SOURCE TEXT -
────────────────────
Indefensible Positions: Steel Druhm Defends Stomp 442

Anthrax-Stomp_442Every once in a while the metal scene collectively pisses on a band or record and someone needs to step up and defend why they like it. I normally don’t spend a lot of time defending shitty records, but sometimes genuinely interesting or good records get lampooned by an overly conservative heavy metal scene and that calls for a professional contrarian to defend it! If ever there was a professional contrarian, it would be me. So here I am to re-hash a record from my past that I still love that everyone else seems to have soured on (or never liked in the first place).

It was recently brought to my attention by Mr. Fisting’s breakdown of Anthrax’s Stomp 442, that everybody hates this freaking album but me. Imagine my surprise at being marooned on an island of metallic shame for something that didn’t involve Krokus! While I’m not going to argue this is the equal of classics like Spreading the Disease or Among the Living, I don’t consider it a bad Anthrax album at all. In fact, I see it as their last good album until 2011s Worship Music. How do I find merit in an album that’s apparently the reigning King of the Cutout Bin and the scourge of metal fans everywhere? Allow me to explain and enlighten.

Firstly, it’s impossible to view Stomp 442 in a vacuum and one must fully appreciate the musical environment that birthed it. After a decade plus of increasing mainstream acceptance, metal was riding high as the 90s began. There was serious radio and MTV airplay, album sales were brisk and it was a time of wine and roses for all in the biz. Then Seattle dropped the Nirvana bomb on an unsuspecting world and the grim nuclear winter of grunge and alternative rock soon began to drive metal back into the dark underworld to lurk, foment and mutter of conspiracies and grave injustices.

Every metal band dealt with this harsh musical dystopia in their own way. While Metallica folded up metal shop, adopted rock and country and dropped a Load, Anthrax got righteously pissed, had an epic temper tantrum and released Stomp 442. Yes, it’s a reactionary record, as all metal albums were in those uncertain times, and yes, it represented a change in direction from Sound of White Noise. But, it was a shift born of pragmatism and a desire to stay metal.
────────────────────
GIVEN INFORMATION -
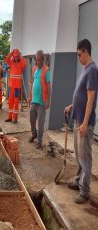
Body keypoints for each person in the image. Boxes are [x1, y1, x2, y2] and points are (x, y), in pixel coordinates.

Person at [64, 39, 98, 204]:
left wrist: (85, 123)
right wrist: (72, 105)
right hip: (78, 119)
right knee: (79, 155)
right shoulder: (85, 70)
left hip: (85, 122)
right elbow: (82, 96)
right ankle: (79, 181)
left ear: (85, 51)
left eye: (79, 54)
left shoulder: (92, 70)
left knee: (85, 157)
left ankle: (85, 191)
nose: (78, 57)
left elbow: (91, 99)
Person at [28, 50, 51, 149]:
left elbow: (49, 86)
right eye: (37, 60)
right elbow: (32, 84)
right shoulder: (34, 69)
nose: (38, 62)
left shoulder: (46, 70)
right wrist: (30, 96)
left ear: (43, 59)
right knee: (32, 119)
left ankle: (39, 141)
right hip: (34, 100)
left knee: (40, 123)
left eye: (40, 60)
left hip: (42, 102)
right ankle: (34, 133)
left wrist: (47, 100)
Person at [5, 49, 27, 123]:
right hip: (12, 87)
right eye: (14, 56)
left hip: (17, 88)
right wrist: (12, 53)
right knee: (11, 102)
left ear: (18, 56)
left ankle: (15, 118)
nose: (15, 58)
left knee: (16, 103)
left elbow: (25, 63)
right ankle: (9, 117)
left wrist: (21, 56)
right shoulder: (11, 63)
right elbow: (7, 59)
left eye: (16, 56)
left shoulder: (21, 63)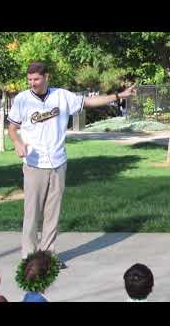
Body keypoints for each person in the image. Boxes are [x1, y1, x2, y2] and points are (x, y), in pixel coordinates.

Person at [7, 62, 136, 268]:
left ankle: (48, 255)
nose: (33, 83)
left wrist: (118, 96)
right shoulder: (22, 99)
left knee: (53, 213)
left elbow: (89, 102)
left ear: (46, 76)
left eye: (36, 79)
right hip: (34, 164)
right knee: (32, 213)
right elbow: (12, 127)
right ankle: (29, 257)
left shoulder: (62, 96)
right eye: (29, 80)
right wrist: (17, 143)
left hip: (58, 162)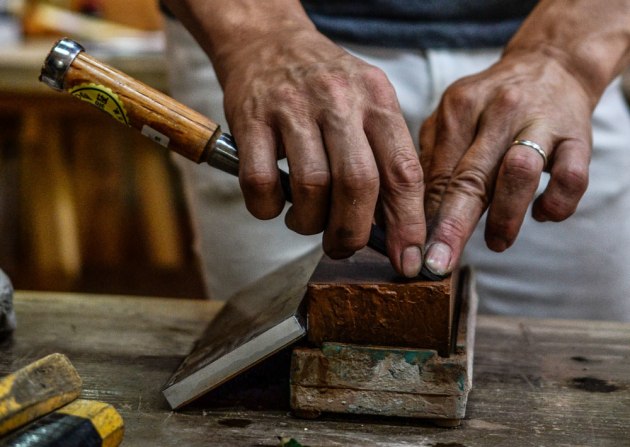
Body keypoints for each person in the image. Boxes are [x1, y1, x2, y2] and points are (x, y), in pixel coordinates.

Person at [160, 0, 630, 321]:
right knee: (267, 391)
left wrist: (567, 60)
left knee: (571, 380)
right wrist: (258, 36)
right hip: (264, 43)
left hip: (570, 48)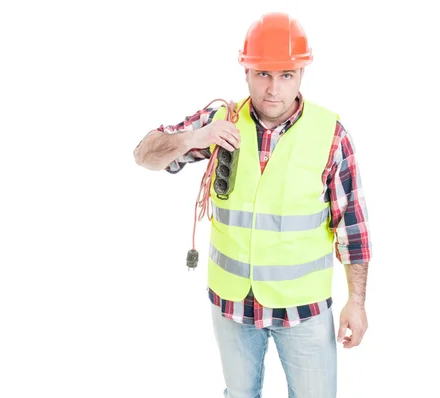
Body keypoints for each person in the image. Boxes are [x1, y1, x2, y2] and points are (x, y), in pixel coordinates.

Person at [133, 11, 371, 398]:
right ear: (245, 71)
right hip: (233, 307)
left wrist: (356, 303)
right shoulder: (218, 122)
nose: (273, 89)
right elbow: (144, 155)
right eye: (263, 74)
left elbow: (354, 228)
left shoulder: (330, 135)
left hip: (304, 311)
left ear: (301, 75)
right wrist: (195, 137)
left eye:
────────────────────
PROBLEM - Reproduce the part of the Stomp 442 defense between "Every metal band" and "to stay metal.", inclusive.

EXERCISE RESPONSE -
Every metal band dealt with this harsh musical dystopia in their own way. While Metallica folded up metal shop, adopted rock and country and dropped a Load, Anthrax got righteously pissed, had an epic temper tantrum and released Stomp 442. Yes, it’s a reactionary record, as all metal albums were in those uncertain times, and yes, it represented a change in direction from Sound of White Noise. But, it was a shift born of pragmatism and a desire to stay metal.